I don’t really buy in to producer appreciation. I like lots of
different sorts of recording production but really it’s just a vehicle to
present the music properly so I tend to just focus on that. Obviously I really
like some of the engineer producers I have worked with, but generally on the
projects I’m involved in they adopt that role and defer to the artistic
determination of the artist involved. I suppose that’s indicative of the type
of songwriters and bands I have worked with more than anything else. Obviously
Flood, Tony Cohen and Nick Launay come to mind.


Who would
you most like to collaborate in the studio with and why?

I work with the people I want to work with now, with the
possible exception of Sarah Blasko, an Australian singer, who I would love to
work with properly sometime. Sadly she chose someone else for her last album.


What is
your favorite instrument to play and why?

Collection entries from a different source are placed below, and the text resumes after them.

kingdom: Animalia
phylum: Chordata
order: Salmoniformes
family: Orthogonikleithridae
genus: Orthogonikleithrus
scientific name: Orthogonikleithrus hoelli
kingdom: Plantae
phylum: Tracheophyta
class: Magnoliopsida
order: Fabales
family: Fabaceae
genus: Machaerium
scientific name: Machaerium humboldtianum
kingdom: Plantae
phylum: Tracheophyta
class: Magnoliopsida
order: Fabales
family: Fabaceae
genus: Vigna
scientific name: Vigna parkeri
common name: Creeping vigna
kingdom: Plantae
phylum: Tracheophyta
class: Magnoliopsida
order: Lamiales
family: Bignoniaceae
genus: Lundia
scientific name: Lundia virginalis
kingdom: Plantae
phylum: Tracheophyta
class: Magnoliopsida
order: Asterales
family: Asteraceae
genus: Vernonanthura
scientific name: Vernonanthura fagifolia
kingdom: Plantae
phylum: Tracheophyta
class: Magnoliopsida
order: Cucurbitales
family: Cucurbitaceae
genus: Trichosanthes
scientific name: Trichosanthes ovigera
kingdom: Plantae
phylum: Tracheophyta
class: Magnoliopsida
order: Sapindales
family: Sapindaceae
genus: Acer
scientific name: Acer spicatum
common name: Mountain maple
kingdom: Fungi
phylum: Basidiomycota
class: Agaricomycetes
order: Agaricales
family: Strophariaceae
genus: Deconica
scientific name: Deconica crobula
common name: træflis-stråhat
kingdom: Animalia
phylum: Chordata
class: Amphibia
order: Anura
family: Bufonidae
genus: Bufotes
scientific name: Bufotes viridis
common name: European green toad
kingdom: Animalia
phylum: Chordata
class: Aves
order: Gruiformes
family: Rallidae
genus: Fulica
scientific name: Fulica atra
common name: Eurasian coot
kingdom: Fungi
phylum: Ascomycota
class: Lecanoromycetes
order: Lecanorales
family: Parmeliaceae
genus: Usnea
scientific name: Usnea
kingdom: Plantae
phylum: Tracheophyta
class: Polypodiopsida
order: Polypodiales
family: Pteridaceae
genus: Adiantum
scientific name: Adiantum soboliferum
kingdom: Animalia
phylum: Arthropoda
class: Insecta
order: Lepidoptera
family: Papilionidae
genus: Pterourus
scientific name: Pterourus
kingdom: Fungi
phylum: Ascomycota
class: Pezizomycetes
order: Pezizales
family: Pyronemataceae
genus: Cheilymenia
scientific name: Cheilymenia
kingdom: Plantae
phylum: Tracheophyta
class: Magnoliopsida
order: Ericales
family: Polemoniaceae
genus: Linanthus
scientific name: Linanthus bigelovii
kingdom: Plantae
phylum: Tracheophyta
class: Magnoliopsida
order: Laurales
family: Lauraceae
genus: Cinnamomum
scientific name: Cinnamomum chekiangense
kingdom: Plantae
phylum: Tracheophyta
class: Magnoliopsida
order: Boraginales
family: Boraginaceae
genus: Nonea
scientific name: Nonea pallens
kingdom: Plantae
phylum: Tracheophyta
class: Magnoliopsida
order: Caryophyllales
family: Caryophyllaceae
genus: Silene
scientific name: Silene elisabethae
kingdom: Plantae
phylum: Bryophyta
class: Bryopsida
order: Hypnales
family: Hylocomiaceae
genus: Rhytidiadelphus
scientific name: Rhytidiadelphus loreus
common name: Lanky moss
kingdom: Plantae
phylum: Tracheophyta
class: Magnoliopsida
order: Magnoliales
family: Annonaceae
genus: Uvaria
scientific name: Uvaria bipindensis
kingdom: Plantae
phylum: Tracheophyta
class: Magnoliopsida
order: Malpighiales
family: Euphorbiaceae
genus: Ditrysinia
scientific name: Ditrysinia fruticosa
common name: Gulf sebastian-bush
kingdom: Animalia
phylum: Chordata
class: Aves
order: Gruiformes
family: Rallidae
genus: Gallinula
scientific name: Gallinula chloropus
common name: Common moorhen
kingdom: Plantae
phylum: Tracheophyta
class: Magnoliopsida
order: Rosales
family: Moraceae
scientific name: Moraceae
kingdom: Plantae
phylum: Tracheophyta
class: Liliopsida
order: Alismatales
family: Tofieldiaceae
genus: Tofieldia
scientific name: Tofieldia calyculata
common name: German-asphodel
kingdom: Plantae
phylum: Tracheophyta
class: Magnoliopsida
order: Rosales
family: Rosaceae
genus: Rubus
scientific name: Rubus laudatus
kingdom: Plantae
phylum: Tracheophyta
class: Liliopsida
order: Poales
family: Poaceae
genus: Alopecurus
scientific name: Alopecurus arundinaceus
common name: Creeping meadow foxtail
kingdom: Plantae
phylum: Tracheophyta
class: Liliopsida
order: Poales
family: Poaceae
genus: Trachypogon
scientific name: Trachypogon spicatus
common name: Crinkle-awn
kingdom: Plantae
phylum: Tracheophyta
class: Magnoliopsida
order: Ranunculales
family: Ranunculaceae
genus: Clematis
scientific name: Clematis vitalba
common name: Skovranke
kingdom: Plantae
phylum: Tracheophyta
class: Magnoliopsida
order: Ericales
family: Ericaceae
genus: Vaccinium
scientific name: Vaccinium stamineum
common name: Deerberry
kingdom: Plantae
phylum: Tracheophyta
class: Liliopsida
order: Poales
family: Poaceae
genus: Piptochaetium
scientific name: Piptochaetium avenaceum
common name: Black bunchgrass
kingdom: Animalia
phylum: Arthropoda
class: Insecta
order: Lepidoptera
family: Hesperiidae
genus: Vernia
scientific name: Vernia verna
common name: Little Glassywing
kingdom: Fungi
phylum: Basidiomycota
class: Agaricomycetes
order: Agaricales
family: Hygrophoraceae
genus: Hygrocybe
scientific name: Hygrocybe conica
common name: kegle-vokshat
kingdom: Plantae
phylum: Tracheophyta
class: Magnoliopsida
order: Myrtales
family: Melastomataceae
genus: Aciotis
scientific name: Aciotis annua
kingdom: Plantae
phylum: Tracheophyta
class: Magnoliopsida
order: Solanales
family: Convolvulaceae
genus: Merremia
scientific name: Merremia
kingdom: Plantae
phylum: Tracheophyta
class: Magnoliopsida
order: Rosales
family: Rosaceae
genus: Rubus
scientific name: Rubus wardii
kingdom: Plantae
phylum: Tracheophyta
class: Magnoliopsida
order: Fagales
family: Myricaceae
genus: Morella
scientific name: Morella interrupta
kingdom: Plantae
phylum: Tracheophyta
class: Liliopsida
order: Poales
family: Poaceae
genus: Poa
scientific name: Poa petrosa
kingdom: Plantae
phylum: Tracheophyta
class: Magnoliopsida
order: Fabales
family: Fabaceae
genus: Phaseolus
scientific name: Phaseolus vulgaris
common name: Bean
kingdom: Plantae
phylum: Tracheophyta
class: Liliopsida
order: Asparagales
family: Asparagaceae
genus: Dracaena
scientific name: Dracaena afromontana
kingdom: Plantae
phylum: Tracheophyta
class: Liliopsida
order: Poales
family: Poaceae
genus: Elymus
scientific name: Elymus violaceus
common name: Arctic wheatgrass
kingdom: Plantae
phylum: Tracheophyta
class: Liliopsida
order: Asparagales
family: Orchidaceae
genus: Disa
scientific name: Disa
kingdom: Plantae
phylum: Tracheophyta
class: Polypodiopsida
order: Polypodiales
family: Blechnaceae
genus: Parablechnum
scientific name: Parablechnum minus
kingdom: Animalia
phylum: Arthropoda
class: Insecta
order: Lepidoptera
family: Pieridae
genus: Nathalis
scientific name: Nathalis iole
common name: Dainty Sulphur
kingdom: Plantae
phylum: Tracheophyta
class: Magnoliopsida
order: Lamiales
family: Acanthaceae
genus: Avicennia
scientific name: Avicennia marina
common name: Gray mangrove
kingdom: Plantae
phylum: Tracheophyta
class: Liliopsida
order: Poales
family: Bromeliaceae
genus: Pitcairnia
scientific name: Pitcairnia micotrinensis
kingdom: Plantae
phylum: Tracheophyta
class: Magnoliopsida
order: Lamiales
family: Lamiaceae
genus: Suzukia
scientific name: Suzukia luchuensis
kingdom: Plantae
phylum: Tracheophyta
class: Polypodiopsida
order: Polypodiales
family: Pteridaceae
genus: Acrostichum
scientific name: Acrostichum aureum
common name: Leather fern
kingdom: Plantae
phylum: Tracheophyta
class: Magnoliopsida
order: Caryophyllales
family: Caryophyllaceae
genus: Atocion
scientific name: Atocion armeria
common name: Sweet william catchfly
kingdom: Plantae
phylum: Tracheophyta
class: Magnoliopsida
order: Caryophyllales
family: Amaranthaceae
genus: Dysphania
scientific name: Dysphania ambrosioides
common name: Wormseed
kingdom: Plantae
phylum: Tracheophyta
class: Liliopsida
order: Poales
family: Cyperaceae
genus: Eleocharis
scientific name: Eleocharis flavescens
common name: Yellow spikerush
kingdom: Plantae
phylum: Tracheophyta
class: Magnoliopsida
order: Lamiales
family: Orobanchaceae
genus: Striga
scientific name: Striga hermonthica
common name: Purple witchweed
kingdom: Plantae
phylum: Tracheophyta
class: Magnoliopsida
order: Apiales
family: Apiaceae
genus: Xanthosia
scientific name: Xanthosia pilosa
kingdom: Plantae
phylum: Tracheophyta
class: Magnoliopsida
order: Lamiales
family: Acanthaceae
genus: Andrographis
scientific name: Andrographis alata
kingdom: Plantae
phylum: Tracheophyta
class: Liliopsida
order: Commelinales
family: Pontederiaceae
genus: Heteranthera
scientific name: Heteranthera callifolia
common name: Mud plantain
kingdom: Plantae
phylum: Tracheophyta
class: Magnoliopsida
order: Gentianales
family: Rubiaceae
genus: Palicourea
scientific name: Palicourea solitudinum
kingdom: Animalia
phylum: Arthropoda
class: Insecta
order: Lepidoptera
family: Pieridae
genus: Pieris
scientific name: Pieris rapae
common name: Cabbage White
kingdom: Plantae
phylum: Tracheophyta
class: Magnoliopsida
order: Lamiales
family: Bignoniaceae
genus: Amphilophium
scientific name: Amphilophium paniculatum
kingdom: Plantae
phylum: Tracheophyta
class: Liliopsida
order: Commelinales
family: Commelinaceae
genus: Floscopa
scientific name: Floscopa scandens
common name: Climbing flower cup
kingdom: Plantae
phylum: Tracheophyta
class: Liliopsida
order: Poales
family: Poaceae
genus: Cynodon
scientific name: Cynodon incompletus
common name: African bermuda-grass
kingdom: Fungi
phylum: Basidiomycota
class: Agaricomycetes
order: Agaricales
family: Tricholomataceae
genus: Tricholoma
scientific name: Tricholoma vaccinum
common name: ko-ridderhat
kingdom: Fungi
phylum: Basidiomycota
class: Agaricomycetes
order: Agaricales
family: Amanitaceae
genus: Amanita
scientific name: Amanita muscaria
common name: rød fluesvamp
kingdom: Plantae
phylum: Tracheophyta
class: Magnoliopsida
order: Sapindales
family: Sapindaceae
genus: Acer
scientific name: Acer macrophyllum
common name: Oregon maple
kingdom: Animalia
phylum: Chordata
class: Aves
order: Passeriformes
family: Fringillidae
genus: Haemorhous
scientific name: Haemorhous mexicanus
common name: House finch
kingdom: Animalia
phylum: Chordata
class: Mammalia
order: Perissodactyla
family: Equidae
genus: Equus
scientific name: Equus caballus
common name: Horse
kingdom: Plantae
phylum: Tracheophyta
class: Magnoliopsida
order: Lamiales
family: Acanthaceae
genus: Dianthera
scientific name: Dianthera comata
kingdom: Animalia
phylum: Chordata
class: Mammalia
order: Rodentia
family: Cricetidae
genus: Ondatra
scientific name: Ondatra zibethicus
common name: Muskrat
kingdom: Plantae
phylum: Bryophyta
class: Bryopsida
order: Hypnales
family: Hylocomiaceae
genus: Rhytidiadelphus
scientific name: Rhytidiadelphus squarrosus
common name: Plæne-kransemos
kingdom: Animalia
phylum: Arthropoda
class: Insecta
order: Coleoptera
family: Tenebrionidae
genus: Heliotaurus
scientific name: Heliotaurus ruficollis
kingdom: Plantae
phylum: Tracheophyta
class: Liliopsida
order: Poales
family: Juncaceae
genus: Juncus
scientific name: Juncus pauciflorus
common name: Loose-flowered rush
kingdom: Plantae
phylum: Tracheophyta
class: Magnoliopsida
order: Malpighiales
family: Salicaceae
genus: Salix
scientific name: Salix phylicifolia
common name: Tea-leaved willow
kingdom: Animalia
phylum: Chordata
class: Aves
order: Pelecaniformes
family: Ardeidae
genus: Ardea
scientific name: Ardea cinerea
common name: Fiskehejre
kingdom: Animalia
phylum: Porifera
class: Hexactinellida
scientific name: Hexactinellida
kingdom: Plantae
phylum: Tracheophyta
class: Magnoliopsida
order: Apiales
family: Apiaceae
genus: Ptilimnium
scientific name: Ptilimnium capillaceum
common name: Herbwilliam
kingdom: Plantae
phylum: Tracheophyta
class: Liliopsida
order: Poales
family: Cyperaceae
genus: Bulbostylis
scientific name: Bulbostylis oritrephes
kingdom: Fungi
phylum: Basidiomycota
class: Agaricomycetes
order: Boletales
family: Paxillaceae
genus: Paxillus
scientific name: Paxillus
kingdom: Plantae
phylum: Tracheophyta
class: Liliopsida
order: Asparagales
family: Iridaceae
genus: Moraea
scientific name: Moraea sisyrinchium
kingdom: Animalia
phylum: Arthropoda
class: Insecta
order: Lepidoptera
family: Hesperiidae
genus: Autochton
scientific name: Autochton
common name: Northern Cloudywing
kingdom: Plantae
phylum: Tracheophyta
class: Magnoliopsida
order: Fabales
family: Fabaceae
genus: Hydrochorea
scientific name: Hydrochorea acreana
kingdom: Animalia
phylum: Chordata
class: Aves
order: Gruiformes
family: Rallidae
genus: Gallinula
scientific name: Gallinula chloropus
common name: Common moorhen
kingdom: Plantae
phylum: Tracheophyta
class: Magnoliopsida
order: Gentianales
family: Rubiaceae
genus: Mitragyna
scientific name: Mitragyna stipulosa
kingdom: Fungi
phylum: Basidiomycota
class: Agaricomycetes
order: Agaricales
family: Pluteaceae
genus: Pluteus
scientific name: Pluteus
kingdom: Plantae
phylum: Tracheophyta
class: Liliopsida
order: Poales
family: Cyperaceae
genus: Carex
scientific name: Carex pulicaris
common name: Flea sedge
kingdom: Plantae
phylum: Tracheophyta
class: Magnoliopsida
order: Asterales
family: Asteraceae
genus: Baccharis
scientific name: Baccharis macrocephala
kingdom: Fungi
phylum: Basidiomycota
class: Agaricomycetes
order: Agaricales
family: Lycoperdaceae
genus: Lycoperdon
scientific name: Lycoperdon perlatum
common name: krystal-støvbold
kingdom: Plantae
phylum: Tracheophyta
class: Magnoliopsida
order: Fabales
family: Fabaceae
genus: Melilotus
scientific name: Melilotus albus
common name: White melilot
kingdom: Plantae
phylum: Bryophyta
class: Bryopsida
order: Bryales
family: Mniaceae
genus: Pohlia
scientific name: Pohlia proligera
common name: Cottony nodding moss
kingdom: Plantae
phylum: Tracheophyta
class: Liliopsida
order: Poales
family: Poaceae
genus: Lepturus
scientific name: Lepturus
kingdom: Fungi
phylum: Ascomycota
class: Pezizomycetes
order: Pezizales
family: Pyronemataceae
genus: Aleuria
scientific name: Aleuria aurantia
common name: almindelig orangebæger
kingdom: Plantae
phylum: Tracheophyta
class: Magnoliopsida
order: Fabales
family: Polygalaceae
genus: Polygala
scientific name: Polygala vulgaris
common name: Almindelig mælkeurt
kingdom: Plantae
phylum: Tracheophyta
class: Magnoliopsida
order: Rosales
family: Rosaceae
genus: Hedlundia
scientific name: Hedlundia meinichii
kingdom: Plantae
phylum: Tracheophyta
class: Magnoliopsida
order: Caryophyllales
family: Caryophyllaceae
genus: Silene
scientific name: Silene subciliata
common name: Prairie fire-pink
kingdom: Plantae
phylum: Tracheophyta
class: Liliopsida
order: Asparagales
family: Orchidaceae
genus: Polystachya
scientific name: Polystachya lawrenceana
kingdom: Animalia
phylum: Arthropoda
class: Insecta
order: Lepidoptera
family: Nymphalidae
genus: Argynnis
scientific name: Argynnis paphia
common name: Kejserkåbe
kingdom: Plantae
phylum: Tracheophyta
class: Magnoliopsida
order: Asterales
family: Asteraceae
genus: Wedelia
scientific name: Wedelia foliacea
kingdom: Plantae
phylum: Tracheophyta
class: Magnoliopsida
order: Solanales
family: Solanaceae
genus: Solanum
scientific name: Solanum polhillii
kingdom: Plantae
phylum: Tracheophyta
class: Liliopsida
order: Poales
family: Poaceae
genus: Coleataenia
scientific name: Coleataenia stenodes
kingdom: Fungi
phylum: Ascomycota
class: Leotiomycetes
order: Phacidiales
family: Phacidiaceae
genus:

Drums. I find drums the most challenging and enjoyable in so far
as approaching their use in a musical way. I probably have quite an unusual
approach to the drums coming as I do from other instruments. I have always
suspected that I play with the singing which may or may not be advisable.


What is
going on in regards to your soundtrack work? Have you been approached by any
filmmakers lately to create a score?

I haven’t been doing any soundtrack work recently. There were a
couple of expressions of interest but unfortunately my touring commitments are
leaving me with no real open space to do such things this year.


Was anyone
you know impacted by the Australian floods earlier this year?

Yes, everyone was if you include the price of bananas and
mangoes and just about everything else.


Being a
child of the Pacific, how do you feel about all of this devastating seismic
activity going on causing these earthquakes in Japan
and New Zealand and the
flooding in Australia?
Did you ever experience anything like it growing up or is this new territory?

Melbourne seems to
be spared most of these extremities. It’s not on the edge of a tectonic plate
or fault line and nestled far up an enclosed bay from the ocean. Though I was
born in the town which was the first to be flooded in the recent floods in Victoria which came after the Queensland ones. Not sure this is really relevant
to anything I’m qualified to talk about.


EMI has
recently released expanded editions of four seminal Nick Cave and the Bad
Seeds albums in Let Love
In, Murder Ballads, The Boatman’s Call 
and No More Shall We Part. Which one
of that quartet of titles is your favorite and why?

Hard choice between Let Love In and Murder Ballads. I think both albums are good demonstrations of the
Bad Seeds working really well in the studio and creating that feel, that
chemistry. Great atmospheres and playing. So I prefer them to the latter two
albums, where there is much less of that in play. 


have you and Nick
Cave spoken since you
left the Bad Seeds fold? Has the time away provided any kind of healing element
to your friendship?

We are in touch occasionally. I’m not sure what there is to
heal, though I imagine there is something. Time will probably provide a better
answer than I could offer here and now.